During the pandemic DreamSpring became a Paycheck Protection Program lender. “The numbers of small businesses we were able to reach through PPP loans placed us as one of the top organizations of our kind in the country, being able to connect small businesses that otherwise would have had to close or permanently lay off employees,” says Barrera. In 2019 DreamSpring put “about 1,550 loans on the books.” In 2021, through the Paycheck Protection Program, the organization did 24,000. “Those are significant numbers,” concedes Barrera. “But what’s more significant is those 24,000 business loans were associated with close to 100,000 households, either directly or indirectly through their employees, the families, etc.”
Among the local success stories DreamSpring has contributed to include Yashoda Naidoo, owner of Annapurna’s World Vegetarian Café, who recently opened the Breath of Prana restaurant stall at the Sawmill Market. Having built her business with DreamSpring over the years, Naidoo now sits on its board of directors. Other local businesses that have gotten help from DreamSpring include Frank’s Chicken & Waffles and Bosque Brewing.
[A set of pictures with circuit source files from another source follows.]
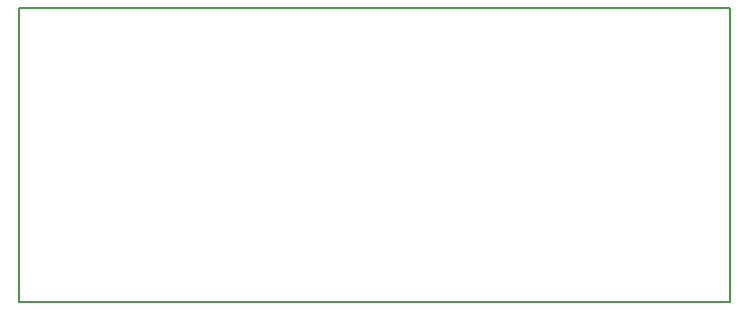
<source format=gbr>
G04 #@! TF.FileFunction,Profile,NP*
%FSLAX46Y46*%
G04 Gerber Fmt 4.6, Leading zero omitted, Abs format (unit mm)*
G04 Created by KiCad (PCBNEW 4.0.2-stable) date 8/15/2016 10:30:07 AM*
%MOMM*%
G01*
G04 APERTURE LIST*
%ADD10C,0.100000*%
%ADD11C,0.150000*%
G04 APERTURE END LIST*
D10*
D11*
X127762000Y-117856000D02*
X127762000Y-92964000D01*
X187960000Y-92964000D02*
X187960000Y-117856000D01*
X127762000Y-117856000D02*
X187960000Y-117856000D01*
X166878000Y-92964000D02*
X187960000Y-92964000D01*
X149098000Y-92964000D02*
X127762000Y-92964000D01*
X149098000Y-92964000D02*
X166878000Y-92964000D01*
M02*

</source>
Barrera points out that the owners of Bosque Brewing “came to us for their startup loan. This was before the pandemic. They hadn’t had any success at local banks finding a loan. And most startup businesses won’t. Most banks don’t lend to startups because of the risks and the necessary policies they have to protect their shareholders.” Now Bosque Brewing has locations in Albuquerque, Bernalillo and Las Cruces. They employ about 100 New Mexicans. And their products are on the shelves of Costco. All of which, Barrera says, gets you thinking about the “different ways in which a business creates ripples of impact.” The chief impact officer also holds up Bosque Brewing as the kind of community partner that DreamSpring looks for. “The founders also were so committed to the community. It was important to them that they do what they did in New Mexico. That they employ neighbors. They just really had a vision of both business and community. And I think that says so much about the businesses that we work with, because there often is a real impetus to provide something for the community, to employ neighbors, to make the pie bigger for people in the state.”